Our destination will not be a place for dim sum, where it's often been the last long while. This time, we will not tell each other that it's too cold, too hot, too windy or too early or late in the day to hit the fairway, and that our time would be better spent over pork buns and shrimp dumplings and little mugs of steaming tea.

Nope. This time we will execute what we golfers like to call the followthrough.

This, thanks to a stroke of brilliance that hit some bright mind out Langley way. No, it's not to cut the green fees in half. It's to double the size of the holes.

One day a week, to begin with, the holes on the course's greens will not be four inches wide, but eight.

Hello! Talk about a nobrainer! Talk about an obvious way of getting the ball to more easily go where it seldom goes for me! But it's got to be just the beginning, as I see it.

To enhance the game even more, and to better lure folks away from their spring rolls, I'd argue that those sand traps have to go. Fill in the water hazards. Tear down the rough. Relocate the trees to places where golfers tend not to visit. Like forests, say.

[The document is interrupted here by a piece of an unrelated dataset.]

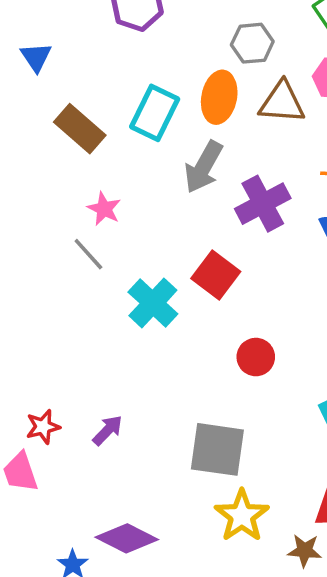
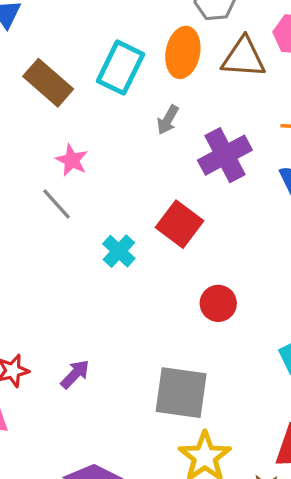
gray arrow: (203, 167) -> (168, 120), size x0.6
cyan cross: (153, 303) -> (119, 251), size x0.7

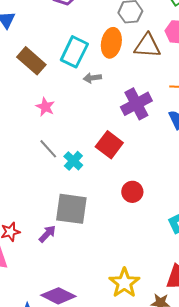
gray arrow: (168, 120) -> (92, 78), moved, turned 54
gray line: (57, 204) -> (48, 149), moved
gray square: (181, 393) -> (71, 209), moved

Let's dispense with this insanity about 18 holes and arrive at something more reasonable. Like seven, say.

Let's decide that parthree holes will become par sixes, and that par-fives become 12.

Let's revisit the rules that say it's improper to pick up your ball and toss it in the centre of the fairway or that it's unacceptable to take a pass on a hole with an undulating green.

While we're at it, let's get ride of those scorecards. I've never had any use for them at all. In fact, as far as my golf mates and I are concerned, they're just an irritant used primarily to jot down the day and time of our next dim sum, and nothing in the way of a birdie.

As far as I'm concerned, players should be rewarded for finding other people's balls and for replacing their divots and for striking the ball without breaking the tee. Makes utter and perfect sense.

So yes, a golf hole that's eight inches in diameter might be a good place to start, but I say why stop there? If eight is better than four, then 10 is better than eight, and a foot is even better, especially if it's in the middle of a green that slopes down from all sides.

The purists, of course, would argue that all this would be a travesty. The game would be different, no question there. But I'm game to give it a try.